• [PROBLEM REQUIREMENTS]
Copy out the entries below with each "Source code" changed to "Table source" and everything else unchanged, leaving out the pictures.

┄┄┄┄┄┄┄┄┄┄┄┄┄┄┄┄┄┄┄┄

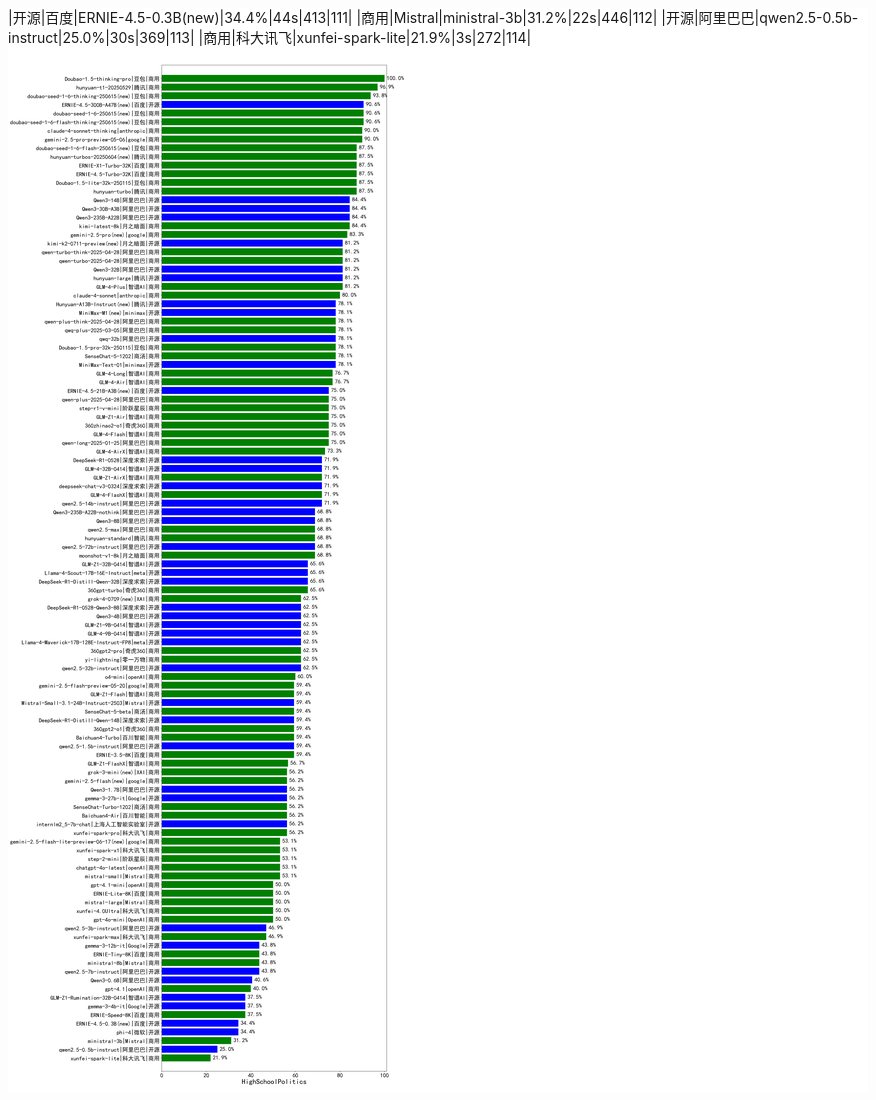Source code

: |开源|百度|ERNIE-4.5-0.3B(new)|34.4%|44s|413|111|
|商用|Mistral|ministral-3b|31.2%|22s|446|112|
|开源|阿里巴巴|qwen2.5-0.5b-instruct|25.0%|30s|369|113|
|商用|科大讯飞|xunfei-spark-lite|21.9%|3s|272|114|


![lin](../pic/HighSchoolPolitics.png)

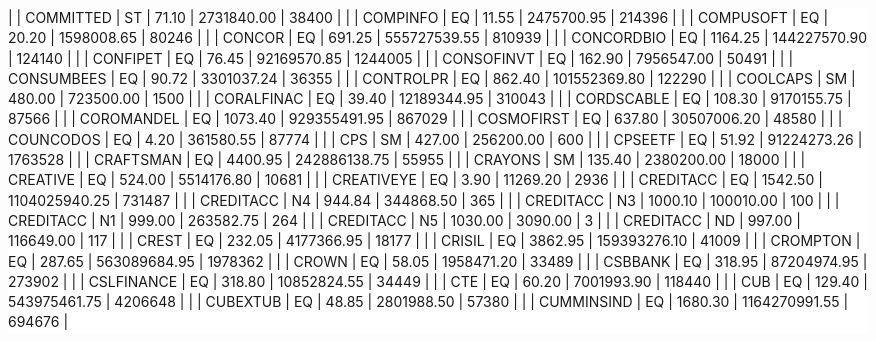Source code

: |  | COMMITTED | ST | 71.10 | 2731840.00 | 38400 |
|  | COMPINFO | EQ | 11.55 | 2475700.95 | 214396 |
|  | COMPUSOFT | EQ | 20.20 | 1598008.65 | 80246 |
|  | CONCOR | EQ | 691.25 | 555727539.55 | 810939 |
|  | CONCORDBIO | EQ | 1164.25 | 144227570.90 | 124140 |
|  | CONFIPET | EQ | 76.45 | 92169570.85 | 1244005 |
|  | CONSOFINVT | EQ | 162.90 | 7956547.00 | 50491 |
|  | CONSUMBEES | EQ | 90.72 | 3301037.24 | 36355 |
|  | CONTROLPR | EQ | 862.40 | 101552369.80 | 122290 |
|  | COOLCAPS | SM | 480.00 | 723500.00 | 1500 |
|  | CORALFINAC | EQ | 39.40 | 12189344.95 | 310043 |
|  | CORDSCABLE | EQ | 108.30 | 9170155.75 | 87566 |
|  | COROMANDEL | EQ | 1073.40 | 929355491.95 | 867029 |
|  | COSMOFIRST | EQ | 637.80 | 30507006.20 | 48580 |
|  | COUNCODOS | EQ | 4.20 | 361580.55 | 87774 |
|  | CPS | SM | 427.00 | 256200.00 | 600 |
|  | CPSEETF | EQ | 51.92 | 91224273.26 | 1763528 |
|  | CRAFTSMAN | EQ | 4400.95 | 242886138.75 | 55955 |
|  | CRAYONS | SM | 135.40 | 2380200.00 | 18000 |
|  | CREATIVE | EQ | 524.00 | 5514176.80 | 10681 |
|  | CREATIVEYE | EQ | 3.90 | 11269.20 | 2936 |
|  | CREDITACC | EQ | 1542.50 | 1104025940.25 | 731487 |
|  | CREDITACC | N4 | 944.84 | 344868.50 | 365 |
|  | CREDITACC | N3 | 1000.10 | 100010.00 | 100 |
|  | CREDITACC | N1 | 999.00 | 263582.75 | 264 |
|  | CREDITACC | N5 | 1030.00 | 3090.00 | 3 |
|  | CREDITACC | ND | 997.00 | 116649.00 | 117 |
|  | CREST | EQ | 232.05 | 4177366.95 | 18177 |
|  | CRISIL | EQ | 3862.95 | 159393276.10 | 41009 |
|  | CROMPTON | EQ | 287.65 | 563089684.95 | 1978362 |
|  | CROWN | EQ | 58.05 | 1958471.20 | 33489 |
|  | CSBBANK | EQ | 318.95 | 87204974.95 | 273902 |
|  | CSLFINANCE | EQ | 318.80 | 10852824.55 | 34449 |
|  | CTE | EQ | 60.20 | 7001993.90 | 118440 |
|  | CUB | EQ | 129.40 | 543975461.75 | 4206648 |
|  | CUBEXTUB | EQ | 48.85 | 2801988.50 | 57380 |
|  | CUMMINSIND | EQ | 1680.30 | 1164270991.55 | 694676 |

┄┄┄┄┄┄┄┄┄┄┄┄┄┄┄┄┄┄┄┄

• [EXPECTED OUTPUT]
Table source

: |开源|百度|ERNIE-4.5-0.3B(new)|34.4%|44s|413|111|
|商用|Mistral|ministral-3b|31.2%|22s|446|112|
|开源|阿里巴巴|qwen2.5-0.5b-instruct|25.0%|30s|369|113|
|商用|科大讯飞|xunfei-spark-lite|21.9%|3s|272|114|


![lin](../pic/HighSchoolPolitics.png)

Table source

: |  | COMMITTED | ST | 71.10 | 2731840.00 | 38400 |
|  | COMPINFO | EQ | 11.55 | 2475700.95 | 214396 |
|  | COMPUSOFT | EQ | 20.20 | 1598008.65 | 80246 |
|  | CONCOR | EQ | 691.25 | 555727539.55 | 810939 |
|  | CONCORDBIO | EQ | 1164.25 | 144227570.90 | 124140 |
|  | CONFIPET | EQ | 76.45 | 92169570.85 | 1244005 |
|  | CONSOFINVT | EQ | 162.90 | 7956547.00 | 50491 |
|  | CONSUMBEES | EQ | 90.72 | 3301037.24 | 36355 |
|  | CONTROLPR | EQ | 862.40 | 101552369.80 | 122290 |
|  | COOLCAPS | SM | 480.00 | 723500.00 | 1500 |
|  | CORALFINAC | EQ | 39.40 | 12189344.95 | 310043 |
|  | CORDSCABLE | EQ | 108.30 | 9170155.75 | 87566 |
|  | COROMANDEL | EQ | 1073.40 | 929355491.95 | 867029 |
|  | COSMOFIRST | EQ | 637.80 | 30507006.20 | 48580 |
|  | COUNCODOS | EQ | 4.20 | 361580.55 | 87774 |
|  | CPS | SM | 427.00 | 256200.00 | 600 |
|  | CPSEETF | EQ | 51.92 | 91224273.26 | 1763528 |
|  | CRAFTSMAN | EQ | 4400.95 | 242886138.75 | 55955 |
|  | CRAYONS | SM | 135.40 | 2380200.00 | 18000 |
|  | CREATIVE | EQ | 524.00 | 5514176.80 | 10681 |
|  | CREATIVEYE | EQ | 3.90 | 11269.20 | 2936 |
|  | CREDITACC | EQ | 1542.50 | 1104025940.25 | 731487 |
|  | CREDITACC | N4 | 944.84 | 344868.50 | 365 |
|  | CREDITACC | N3 | 1000.10 | 100010.00 | 100 |
|  | CREDITACC | N1 | 999.00 | 263582.75 | 264 |
|  | CREDITACC | N5 | 1030.00 | 3090.00 | 3 |
|  | CREDITACC | ND | 997.00 | 116649.00 | 117 |
|  | CREST | EQ | 232.05 | 4177366.95 | 18177 |
|  | CRISIL | EQ | 3862.95 | 159393276.10 | 41009 |
|  | CROMPTON | EQ | 287.65 | 563089684.95 | 1978362 |
|  | CROWN | EQ | 58.05 | 1958471.20 | 33489 |
|  | CSBBANK | EQ | 318.95 | 87204974.95 | 273902 |
|  | CSLFINANCE | EQ | 318.80 | 10852824.55 | 34449 |
|  | CTE | EQ | 60.20 | 7001993.90 | 118440 |
|  | CUB | EQ | 129.40 | 543975461.75 | 4206648 |
|  | CUBEXTUB | EQ | 48.85 | 2801988.50 | 57380 |
|  | CUMMINSIND | EQ | 1680.30 | 1164270991.55 | 694676 |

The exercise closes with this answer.